[Dataset items]

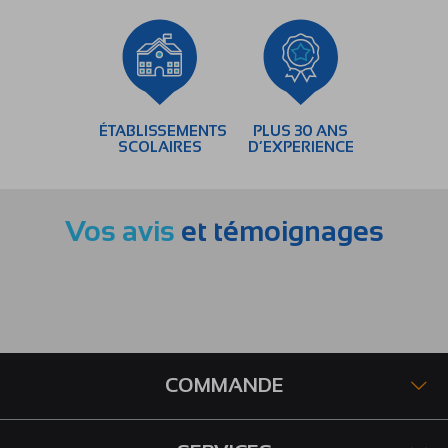
ÉTABLISSEMENTS
PLUS 30 ANS
SCOLAIRES
D’EXPERIENCE
Vos avis
et témoignages
COMMANDE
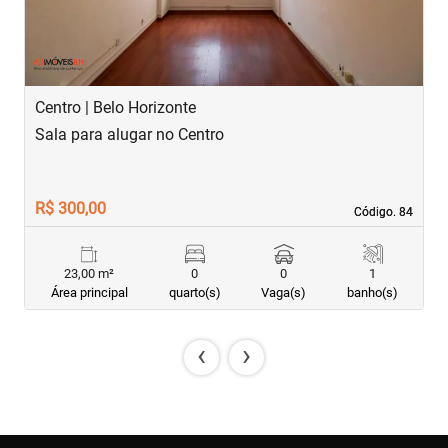
Centro | Belo Horizonte
S
Sala para alugar no Centro
S
R$ 300,00
R
Código. 84
Código. 84
23,00 m²
0
0
1
Área principal
quarto(s)
Vaga(s)
banho(s)
‹
›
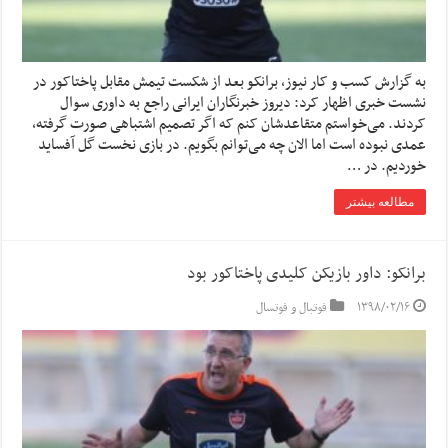
به گزارش کسب و کار نیوز، برانکو بعد از شکست تیمش مقابل پاختاکور در
نشست خبری اظهار کرد: دیروز خبرنگاران ایرانی راجع به داوری سوال
کردند. می‌خواستم متقاعدشان کنم که اگر تصمیم اشتباهی صورت گرفته،
عمدی نبوده است اما الان چه می‌توانم بگویم. در بازی نخست گل آفساید
خوردیم. در …
مطالعه بیشتر
برانکو: داور بازیکن کلیدی پاختاکور بود
۱۳۹۸/۰۲/۱۶
فوتبال و فوتسال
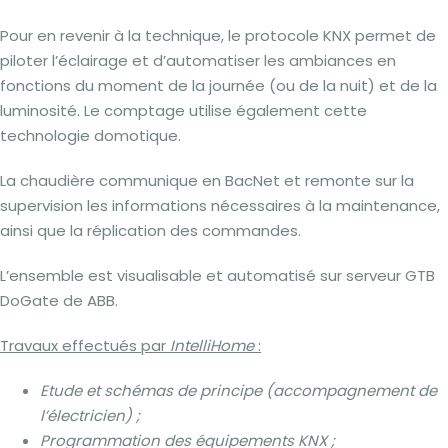
Pour en revenir à la technique, le protocole KNX permet de
piloter l’éclairage et d’automatiser les ambiances en
fonctions du moment de la journée (ou de la nuit) et de la
luminosité. Le comptage utilise également cette
technologie domotique.
La chaudière communique en BacNet et remonte sur la
supervision les informations nécessaires à la maintenance,
ainsi que la réplication des commandes.
L’ensemble est visualisable et automatisé sur serveur GTB
DoGate de ABB.
Travaux effectués par
IntelliHome
:
Etude et schémas de principe (accompagnement de
l’électricien) ;
Programmation des équipements KNX ;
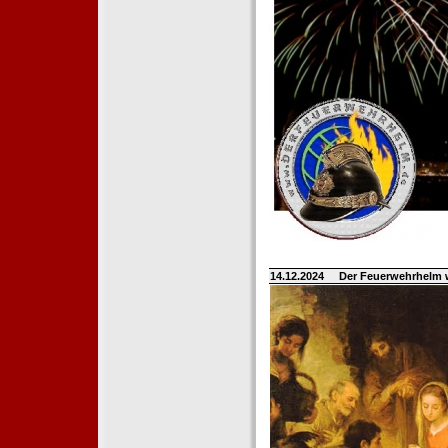
14.12.2024
Der Feuerwehrhelm 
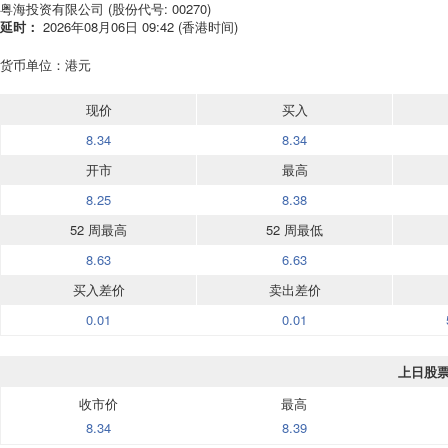
粤海投资有限公司 (股份代号: 00270)
延时：
2026年08月06日 09:42 (香港时间)
货币单位：港元
现价
买入
8.34
8.34
开市
最高
8.25
8.38
52 周最高
52 周最低
8.63
6.63
买入差价
卖出差价
0.01
0.01
上日股
收市价
最高
8.34
8.39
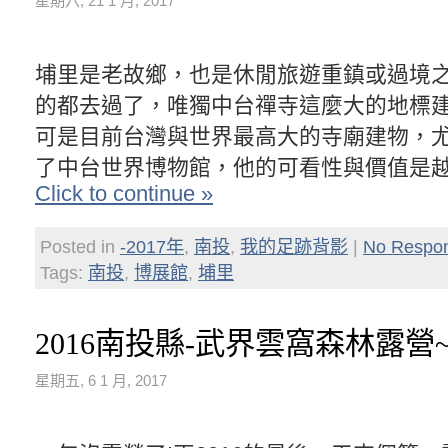
星期六, 21 1 月, 2017
埔里是老故鄉，也是休閒旅遊重鎮或過境
的都去過了，唯獨中台禪寺這麼大的地標
可是目前台灣與世界最高大的寺廟建物，
了中台世界博物館，他的可看性與價值是
Click to continue »
Posted in
-2017年
,
南投
,
我的足跡背影
|
No Respo
Tags:
南投
,
博展館
,
埔里
2016南投縣-武界雲窩森林露營
星期五, 6 1 月, 2017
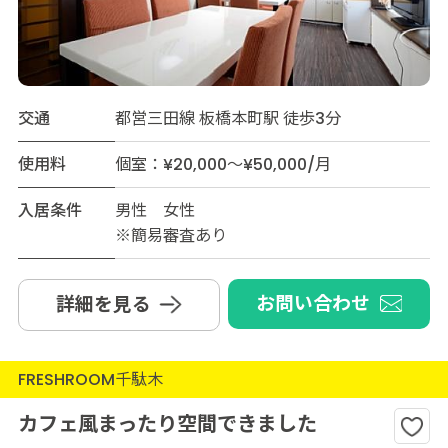
交通
都営三田線 板橋本町駅 徒歩3分
使用料
個室：¥20,000～¥50,000/月
入居条件
男性 女性
※簡易審査あり
お問い合わせ
詳細を見る
FRESHROOM千駄木
カフェ風まったり空間できました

• WORK ITEM
Reproduce every line of text in the listing above, unchanged and in the same order, leaving out the pictures.

• RESPONSE BOX
ÉTABLISSEMENTS
PLUS 30 ANS
SCOLAIRES
D’EXPERIENCE
Vos avis
et témoignages
COMMANDE
Centro | Belo Horizonte
S
Sala para alugar no Centro
S
R$ 300,00
R
Código. 84
Código. 84
23,00 m²
0
0
1
Área principal
quarto(s)
Vaga(s)
banho(s)
‹
›
به گزارش کسب و کار نیوز، برانکو بعد از شکست تیمش مقابل پاختاکور در
نشست خبری اظهار کرد: دیروز خبرنگاران ایرانی راجع به داوری سوال
کردند. می‌خواستم متقاعدشان کنم که اگر تصمیم اشتباهی صورت گرفته،
عمدی نبوده است اما الان چه می‌توانم بگویم. در بازی نخست گل آفساید
خوردیم. در …
مطالعه بیشتر
برانکو: داور بازیکن کلیدی پاختاکور بود
۱۳۹۸/۰۲/۱۶
فوتبال و فوتسال
Pour en revenir à la technique, le protocole KNX permet de
piloter l’éclairage et d’automatiser les ambiances en
fonctions du moment de la journée (ou de la nuit) et de la
luminosité. Le comptage utilise également cette
technologie domotique.
La chaudière communique en BacNet et remonte sur la
supervision les informations nécessaires à la maintenance,
ainsi que la réplication des commandes.
L’ensemble est visualisable et automatisé sur serveur GTB
DoGate de ABB.
Travaux effectués par
IntelliHome
:
Etude et schémas de principe (accompagnement de
l’électricien) ;
Programmation des équipements KNX ;
14.12.2024
Der Feuerwehrhelm 
粤海投资有限公司 (股份代号: 00270)
延时：
2026年08月06日 09:42 (香港时间)
货币单位：港元
现价
买入
8.34
8.34
开市
最高
8.25
8.38
52 周最高
52 周最低
8.63
6.63
买入差价
卖出差价
0.01
0.01
上日股
收市价
最高
8.34
8.39
星期六, 21 1 月, 2017
埔里是老故鄉，也是休閒旅遊重鎮或過境
的都去過了，唯獨中台禪寺這麼大的地標
可是目前台灣與世界最高大的寺廟建物，
了中台世界博物館，他的可看性與價值是
Click to continue »
Posted in
-2017年
,
南投
,
我的足跡背影
|
No Respo
Tags:
南投
,
博展館
,
埔里
2016南投縣-武界雲窩森林露營
星期五, 6 1 月, 2017
交通
都営三田線 板橋本町駅 徒歩3分
使用料
個室：¥20,000～¥50,000/月
入居条件
男性 女性
※簡易審査あり
お問い合わせ
詳細を見る
FRESHROOM千駄木
カフェ風まったり空間できました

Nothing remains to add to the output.